Pour des raisons d’éloignement géographique d’abord : l’AEFE constitue l’un des réseaux les plus denses au monde mais il va de soi que le maillage ne peut être parfait.

Plus inquiétante est la pénurie de places au sein des établissements. L’AEFE est en sous-financement chronique depuis des années, rejetant sur les parents l’essentiel du financement du réseau. C’est pourquoi un relèvement du plafond d’emplois des professeurs titulaires détachés est vainement sollicité depuis longtemps. Le réseau français à l’étranger a, d’ailleurs, malheureusement été tenu à l’écart du plan d’urgence du gouvernement pour la rentrée 2012.

L’exclusion de deux élèves sur trois de l’ enseignement français à l’étranger s’explique aussi par une autre spécificité du réseau : la quasi-absence de parcours différenciés.

La prise en charge du handicap d’abord, qui reste très insuffisante, malgré des efforts. Un état des lieux de la loi de 2005 sur le handicap serait d’ailleurs bienvenu dans le réseau à l’étranger. En effet, l’aide à la prise en charge des AVS demeure très faible et l’information des familles trop parcellaire. La scolarisation des enfants en situation de handicap figure parmi les grands thèmes de la concertation sur la refondation de l’école. A cet égard, il est essentiel que les enfants handicapés ne soient pas exclus de fait des établissements d’enseignement français à l’étranger, d’autant plus qu’aucune alternative n’existe parfois dans le système local.

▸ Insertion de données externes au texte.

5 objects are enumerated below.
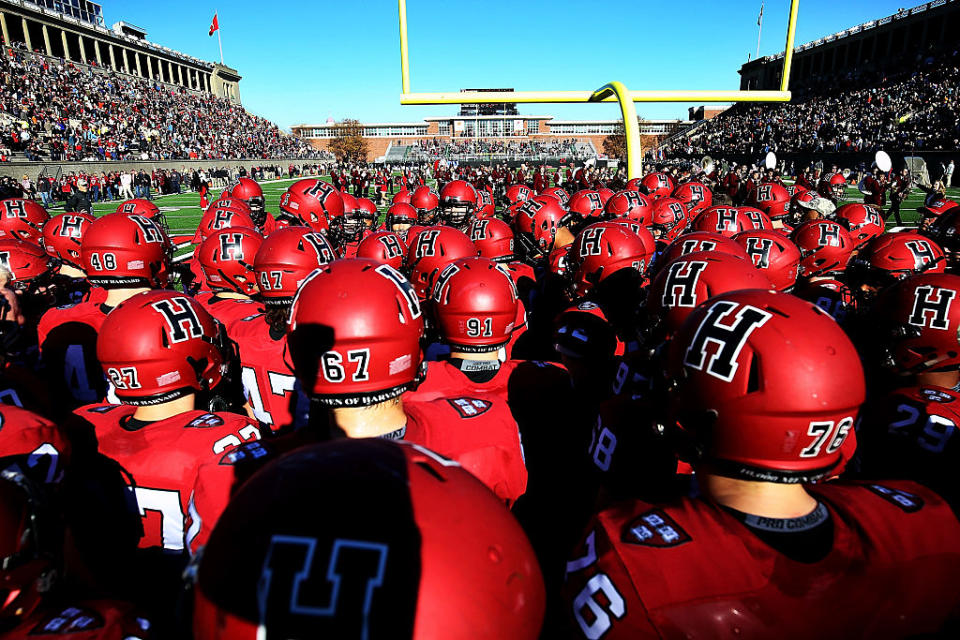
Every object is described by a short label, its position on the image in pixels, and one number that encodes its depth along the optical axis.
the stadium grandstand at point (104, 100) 38.38
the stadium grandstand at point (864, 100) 38.31
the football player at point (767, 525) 1.58
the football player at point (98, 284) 4.54
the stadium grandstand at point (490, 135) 88.62
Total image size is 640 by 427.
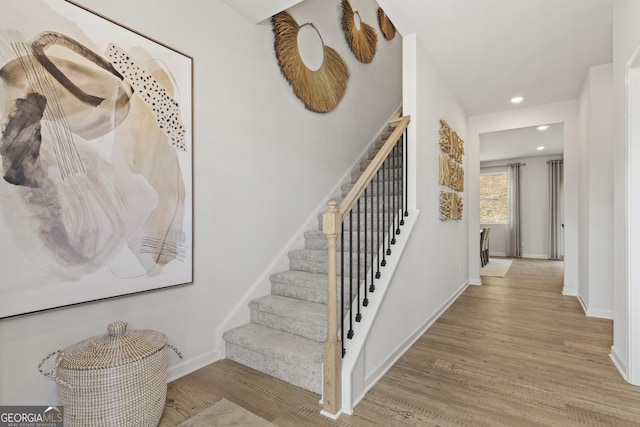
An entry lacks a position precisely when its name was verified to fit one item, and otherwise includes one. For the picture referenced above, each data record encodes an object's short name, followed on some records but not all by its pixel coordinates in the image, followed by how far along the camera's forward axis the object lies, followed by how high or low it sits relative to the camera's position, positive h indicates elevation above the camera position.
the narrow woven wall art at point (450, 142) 3.52 +0.89
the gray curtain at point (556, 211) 8.22 +0.18
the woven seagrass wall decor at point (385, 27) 5.05 +3.07
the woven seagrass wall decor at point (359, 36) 4.09 +2.45
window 9.08 +0.53
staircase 2.12 -0.85
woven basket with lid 1.48 -0.78
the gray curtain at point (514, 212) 8.71 +0.14
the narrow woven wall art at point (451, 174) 3.50 +0.52
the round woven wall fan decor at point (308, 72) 3.05 +1.54
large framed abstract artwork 1.54 +0.31
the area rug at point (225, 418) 1.73 -1.12
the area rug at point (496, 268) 6.09 -1.07
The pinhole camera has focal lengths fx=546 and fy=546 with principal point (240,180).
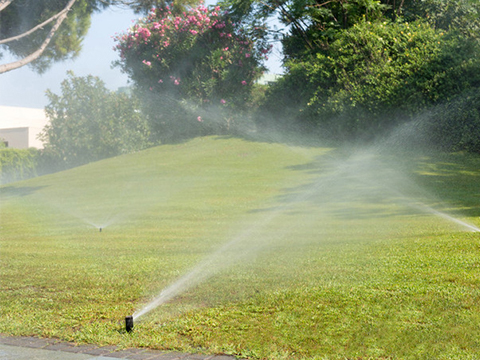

Mais, au-delà de ce thème spécifique, c’est bien le problème de l’offre éducative qui doit être évoqué: l’enseignement français à l’étranger ne compte pratiquement pas de filières pour les élèves qui ne peuvent ou ne veulent pas suivre la voie générale. Les filières techniques et professionnelles demeurent exceptionnelles. Dans ces conditions, les élèves relevant d’un tel enseignement sont gentiment invités, pour ceux, nombreux qui ne peuvent rentrer en France, à rejoindre le système local. Cela ne pose pas de problème dans les pays aux systèmes éducatifs similaires au nôtre, mais quid des autres pays ? L’assemblée des Français de l’étranger a d’ailleurs, il y a quelques semaines, demandé un état des lieux sur ces filières techniques et sur les besoins en formations professionnelles dans le réseau.

L’échec scolaire se transforme donc en « réorientation dans le système de scolarité du pays ». Le réseau français à l’étranger a des qualités indéniables. Mais les résultats du baccalauréat, supérieurs de plus de 10 points aux résultats en France, sont en réalité assez illusoires. Et il serait, à cet égard, très intéressant de mener des études de cohorte pour analyser véritablement les raisons qui conduisent les élèves à quitter le système français.

Le réseau d’enseignement français à l’étranger constitue certes une filière d’excellence mais veillons à ne pas en faire simplement une pépinière de privilégiés.